Open gares opened 11 months ago

gares commented 11 months ago

https://coq.zulipchat.com/#narrow/stream/253928-Elpi-users-.26-devs/topic/syntax.20scopes.20in.20raw.20arguments.20for.20commands

gares commented 10 months ago
From elpi Require Import elpi.

#[arguments(raw)] Elpi Command PrintCommand.
Elpi Accumulate lp:{{

  % main is, well, the entry point
  main Arguments :- coq.say "PrintCommand" Arguments.

}}.
Elpi Typecheck.
Elpi Export PrintCommand.

Definition siProp := nat -> Prop.

Definition f : siProp -> siProp.
Admitted.

Declare Scope siPropScope.
Delimit Scope siPropScope with S.
Bind Scope siPropScope with siProp.

About f.

Notation "'bar'" := (fun n => True) : core .
Notation "'bar'" := (f) : siPropScope .

PrintCommand
Inductive foo : nat -> siProp :=
    | test g : bar g.
gares commented 10 months ago

@lukovdm I'm a bit confused here. I guess you want to activate siPropScope on bar by binding the scope to the siProp type. But here I don't see where the type would be imposed on bar. If you write f (bar g) then you get f (f g) as expected, since the outer f expects a siProp hence its argument is parsed in that scope. I guess you "broke" your test case by minimizing it.

lukovdm commented 10 months ago

You are right, I think I fixed my test case.

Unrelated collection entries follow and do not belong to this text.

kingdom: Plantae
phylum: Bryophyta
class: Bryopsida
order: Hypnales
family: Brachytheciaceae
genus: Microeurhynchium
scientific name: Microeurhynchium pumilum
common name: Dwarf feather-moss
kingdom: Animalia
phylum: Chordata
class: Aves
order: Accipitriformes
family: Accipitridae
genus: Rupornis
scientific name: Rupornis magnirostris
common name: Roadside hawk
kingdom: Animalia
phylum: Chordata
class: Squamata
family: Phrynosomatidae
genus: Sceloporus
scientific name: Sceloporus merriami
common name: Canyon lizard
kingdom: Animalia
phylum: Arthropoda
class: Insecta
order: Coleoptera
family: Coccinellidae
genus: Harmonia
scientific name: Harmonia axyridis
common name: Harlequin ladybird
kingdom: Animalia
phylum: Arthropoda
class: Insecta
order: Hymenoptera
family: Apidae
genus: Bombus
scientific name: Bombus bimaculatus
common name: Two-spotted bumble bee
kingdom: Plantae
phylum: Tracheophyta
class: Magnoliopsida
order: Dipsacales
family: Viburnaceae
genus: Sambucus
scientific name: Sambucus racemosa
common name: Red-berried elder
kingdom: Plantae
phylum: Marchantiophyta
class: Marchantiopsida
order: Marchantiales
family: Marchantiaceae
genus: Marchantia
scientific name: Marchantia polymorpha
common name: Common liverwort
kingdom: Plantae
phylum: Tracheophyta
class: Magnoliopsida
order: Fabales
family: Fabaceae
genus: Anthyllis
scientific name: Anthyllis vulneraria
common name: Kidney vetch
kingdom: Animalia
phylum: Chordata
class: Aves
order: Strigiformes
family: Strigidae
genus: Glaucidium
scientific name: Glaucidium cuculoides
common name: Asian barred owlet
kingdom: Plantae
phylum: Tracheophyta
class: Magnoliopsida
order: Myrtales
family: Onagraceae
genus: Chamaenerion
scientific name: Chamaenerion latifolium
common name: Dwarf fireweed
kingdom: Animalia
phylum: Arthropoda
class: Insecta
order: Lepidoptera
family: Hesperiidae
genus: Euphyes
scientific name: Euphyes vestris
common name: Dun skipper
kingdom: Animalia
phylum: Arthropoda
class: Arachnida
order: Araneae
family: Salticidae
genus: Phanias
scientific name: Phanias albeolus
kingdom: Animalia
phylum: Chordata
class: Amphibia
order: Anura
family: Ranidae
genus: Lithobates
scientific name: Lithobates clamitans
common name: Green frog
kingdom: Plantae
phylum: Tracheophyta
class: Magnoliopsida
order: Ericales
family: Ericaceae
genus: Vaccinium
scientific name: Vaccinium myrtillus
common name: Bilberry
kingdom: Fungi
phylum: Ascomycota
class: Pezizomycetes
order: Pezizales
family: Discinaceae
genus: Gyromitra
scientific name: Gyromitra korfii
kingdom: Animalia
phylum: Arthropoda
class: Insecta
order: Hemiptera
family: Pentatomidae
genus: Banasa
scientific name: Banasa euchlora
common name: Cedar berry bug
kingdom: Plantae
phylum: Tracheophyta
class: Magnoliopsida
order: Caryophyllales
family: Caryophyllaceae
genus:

From elpi Require Import elpi.

#[arguments(raw)] Elpi Command PrintCommand.
Elpi Accumulate lp:{{

  % main is, well, the entry point
  main Arguments :- coq.say "PrintCommand" Arguments.

}}.
Elpi Typecheck.
Elpi Export PrintCommand.

Definition siProp := nat -> Prop.

Definition f : siProp -> siProp.
Admitted.

Declare Scope siPropScope.
Delimit Scope siPropScope with S.
Bind Scope siPropScope with siProp.

About f.

Notation "'bar'" := (fun _ n => True) : core .
Notation "'bar'" := (f) : siPropScope .

Local Open Scope core.

PrintCommand
Inductive foo : siProp :=
    | test : bar foo.

Thus, the bar from core is taken here instead of the one from siPropScope. And when writing f (bar foo) in de inductive defintion to get coq to recognize the bound scope we do get the correct bar.

gares commented 10 months ago

I'm still confused. Take this example where I cut elpi out of the picture:

Definition siProp := nat -> Prop.

Definition f : siProp -> siProp.
Admitted.

Declare Scope siPropScope.
Delimit Scope siPropScope with S.
Bind Scope siPropScope with siProp.

About f.

Notation "'bar'" := (fun _ n => True) : core .
Notation "'bar'" := (f) : siPropScope .

Local Open Scope core.

Inductive foo : siProp :=
    | test : bar foo.

I get:

Error: In environment
foo : siProp
The term "(fun (H : siProp) (_ : ?T@{y:=H}) => True) foo" has type
"?T@{foo:=foo; y:=foo} -> Prop" which should be Set, Prop or Type.

So coq uses the notation from core. I don't get why you expect elpi to pick the notation from siPropScope. After all, the expected value for bar foo is siProp, while its expected type is a sort. The Bind Scope mechanisms attaches the scope to a type, and open it on terms of that expected type.